No hay dolor en sus palabras. Ella sigue apoltronada en la misma esquina del sofá. Sus ojos tienen una expresión rara, profunda, por efecto de las cejas dibujadas no por lo que siente. En su vida no hubo ejemplos malos en cuanto al amor se refiere. Su madre es hija de dos profesores. Se fue de con ellos el día en que se casó con el padre de Lluvia y de su hermana. Después enviudó, muy joven, antes de cumplir 30, y volvió a casarse.

La hermana mayor de Lluvia se llama Edith. Tiene 26 años. Su hija es unos meses mayor que la hija de Lluvia. Edith tiene otra niña de siete meses, que ese día dejó al cuidado de sus abuelos paternos. Edith tampoco cree en el amor. Al menos no en el amor que la llevó a casarse con el padre de sus hijas cuando estaba por cumplir los 20. El mismo proceso que mutiló a Juárez terminó mutilando a su cupido.

 Hace cuatro semanas le dijeron que era seropositiva. Su esposo la contagió. Lo hizo en algún momento de 2012. La pequeña nació con VIH. Para entonces llevaban tiempo saliendo con parejas distintas. Nada serio, dice, pero los votos de fidelidad estaban rotos. Edith no interviene mucho en la conversación dominada por Lluvia. Básicamente escucha y ríe a carcajadas cuando algo le parece gracioso.

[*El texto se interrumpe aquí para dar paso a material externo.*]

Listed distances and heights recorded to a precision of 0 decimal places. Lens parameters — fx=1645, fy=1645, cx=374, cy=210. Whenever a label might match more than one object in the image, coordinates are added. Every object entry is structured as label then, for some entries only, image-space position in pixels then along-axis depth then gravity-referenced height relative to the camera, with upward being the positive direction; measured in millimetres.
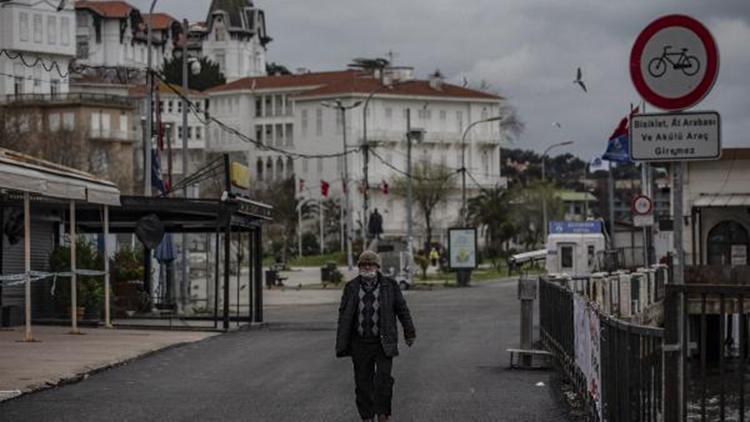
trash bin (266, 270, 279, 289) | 73438 -981
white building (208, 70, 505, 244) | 156625 +12610
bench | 24156 -1522
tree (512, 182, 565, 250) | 138250 +3895
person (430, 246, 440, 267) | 107625 -206
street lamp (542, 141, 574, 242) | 128038 +3596
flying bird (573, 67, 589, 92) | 64688 +6821
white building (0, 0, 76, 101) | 139500 +20411
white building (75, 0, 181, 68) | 187000 +24487
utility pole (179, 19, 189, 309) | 46250 +2782
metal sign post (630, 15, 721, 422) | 11516 +1135
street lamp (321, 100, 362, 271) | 83862 +1797
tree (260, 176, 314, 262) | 133250 +4192
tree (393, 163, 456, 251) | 135375 +5348
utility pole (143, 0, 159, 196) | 44844 +3559
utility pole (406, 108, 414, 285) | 79550 +1676
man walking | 15797 -695
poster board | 74688 +276
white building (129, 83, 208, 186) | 163250 +13787
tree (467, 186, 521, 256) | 115062 +2704
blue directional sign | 69125 +1080
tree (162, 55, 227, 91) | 178750 +20284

“El sexo es mucho más aceptado en circunstancias sociales como las nuestras-dice el doctor Rueda. Aquella etapa en la que se daba un proceso de la etapa romántica y buscabas mayor estabilidad dentro de una relación, se ha perdido. Cuando hay un trauma como el que deja la muerte masiva, se instala la filosofía de la inmediatez. Si no te sirve algo entra esta etapa utilitarista del amor. En el caso de la mujer, ya no se va tanto por la cuestión del romance: se va si le puedes dar dinero y estabilidad, y a lo mejor hasta sexo rápido. Pero no compromiso”.

Para las ocho de la noche Lluvia y los demás han vaciado cuatro doces de cerveza. Nadie trae para comprar más. Los tres amigos parecen disfrazados de sicarios: tienen las cejas depiladas y el pelo corto hasta traslucir el cráneo, pero les falta poder y les falta solvencia. Lluvia se para. Trastabilla un poco. Le dice a su hermana que cuide a su hija mientras ella va “al lugar de siempre” para agarrar un par de clientes y luego volver a seguir la fiesta.

“¿El amor? ¿Sabes cuál es el verdadero amor? El verdadero amor es el dinero”. Y se marcha.